– Сам понимаешь, возникнет масса ненужных вопросов. Ты-то герой, спору нет, а мы окажемся в полном дерьме, – говорил он смущённо в тот вечер. – Но обещаю, что «Отвага» за мной.
Но на следующий день, когда немец заговорил, старлей изменил свою позицию. Победителей не судят.
Я лишь улыбался, в очередной раз удивляясь неистребимому желанию наших дедов не думать о смерти. Что можно было загадывать наперёд в то время, когда по средним статистическим данным на фронте в день погибало около двадцати тысяч человек…
Каждый день, прожитый на войне, – это целая жизнь. И если эта жизнь не прервалась куском раскалённого металла или холодным лезвием плоского немецкого штыка, то считай, ты заново родился.
Под разрывы снарядов и грохот канонады прошли рождественские праздники. Утро десятого января застало нас под селом Малиновкой.
– Экипаж, кончай ночевать, – подняла нас команда политрука. – Валера, связь с батальоном.
– Есть связь, командир! – радостно доложил связист. Покрутив настройки, добавил: – Второй вас требует.
– Да, есть, понял, будет исполнено! – По лаконичным ответам политрука мы сообразили, что и сегодня повоюем.
– Выдвигаемся на дорогу, – ответил он на наши вопросительные взгляды.– Летуны сообщили, что из Солнечного на Воробьёвку движется колонна немцев. Необходимо уничтожить.
Подпрыгивая на ухабах, выбираемся на дорогу и, прибавив газу, устремляемся к цели. Надо сказать, что в те дни на фронте творилось чёрт знает что. Чёткой линии обороны не было, и воевать приходилось в полупарти- занских условиях. Сегодня это село было нашим, а завтра там обедали фашисты.
– Командир, вижу колонну! – доложил Серёга.
– Сопровождение?
– Два противотанковых на конной тяге.
– Где?
– В голове колонны.
– Атакуем, пока не успели развернуться!
Лихо зарычал двигатель. Выходим в лоб колонны.
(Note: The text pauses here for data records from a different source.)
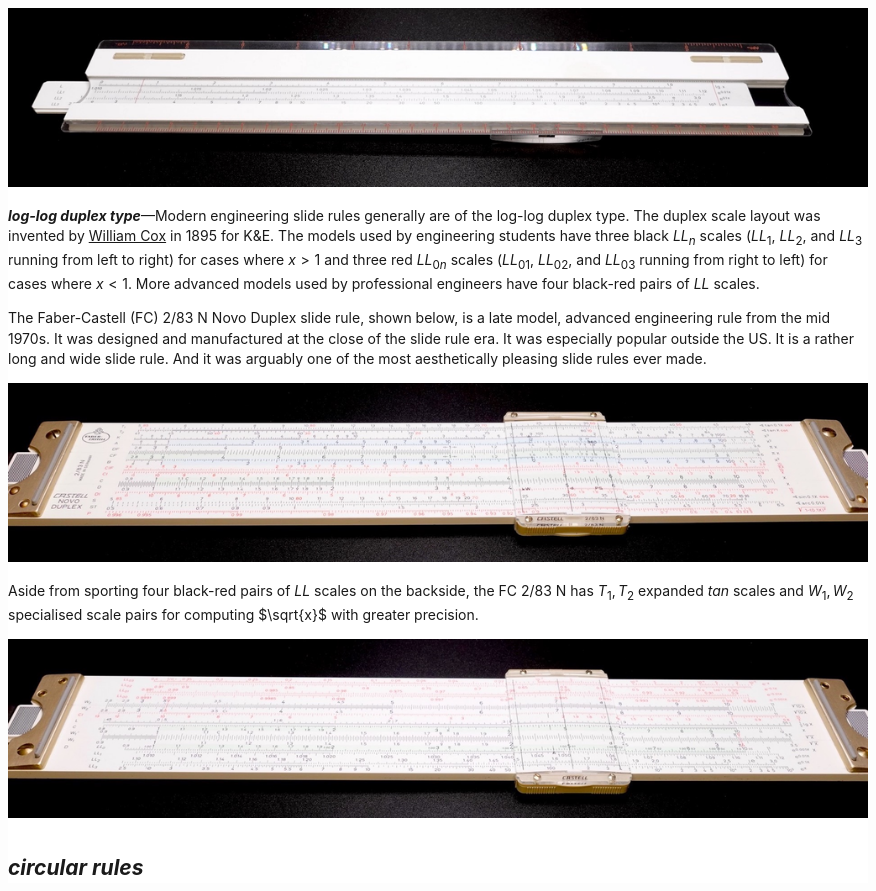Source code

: ![Aristo 967 U](../figures/SlideRules/Aristo967U/DSC00163.JPG)

***log-log duplex type***—Modern engineering slide rules generally are of the log-log duplex type. The duplex scale layout was invented by [William Cox](https://mccoys-kecatalogs.com/KECollection/1744/ke_1744family.htm) in 1895 for K&E. The models used by engineering students have three black $LL_n$ scales ($LL_1$, $LL_2$, and $LL_3$ running from left to right) for cases where $x > 1$ and three red $LL_{0n}$ scales ($LL_{01}$, $LL_{02}$, and $LL_{03}$ running from right to left) for cases where $x < 1$. More advanced models used by professional engineers have four black-red pairs of $LL$ scales.

The Faber-Castell (FC) 2/83 N Novo Duplex slide rule, shown below, is a late model, advanced engineering rule from the mid 1970s. It was designed and manufactured at the close of the slide rule era. It was especially popular outside the US. It is a rather long and wide slide rule. And it was arguably one of the most aesthetically pleasing slide rules ever made.

![FC 2/83 N](../figures/SlideRules/FC2-83N/DSC00194.JPG)

Aside from sporting four black-red pairs of $LL$ scales on the backside, the FC 2/83 N has $T_1, T_2$ expanded $tan$ scales and $W_1, W_2$ specialised scale pairs for computing $\sqrt{x}$ with greater precision.

![FC 2/83 N](../figures/SlideRules/FC2-83N/DSC00195.JPG)

## *circular rules*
– Забегали! Пушки разворачивают, – азартно кричит Валера. – Может, вдарим?
– Газу давай, должны успеть! Жора, осколочный! – командует Сашка.
Я опять, словно слепой котёнок, ориентируюсь лишь по обрывочным выкрикам экипажа.
– Есть осколочный!
Не делая остановки, политрук рвёт спусковой механизм. Не дожидаясь, пока ствол встанет на место, подхватываю следующий снаряд. Я уже знаю, какая последует команда. Второй и третий выстрел тоже не приносят существенных результатов. Стрельба с гусениц – это стрельба в молоко. Но она достигает главной цели: свистящая над головой шрапнель пригибает к земле даже самых отчаянных. Немецкие артиллеристы дрогнули, нервы у ребят не железные. И вот по разбегающимся орудийным расчётам застрочил Валеркин пулемёт. В наушниках внутренней связи слышатся витиеватые обороты ненормативной лексики.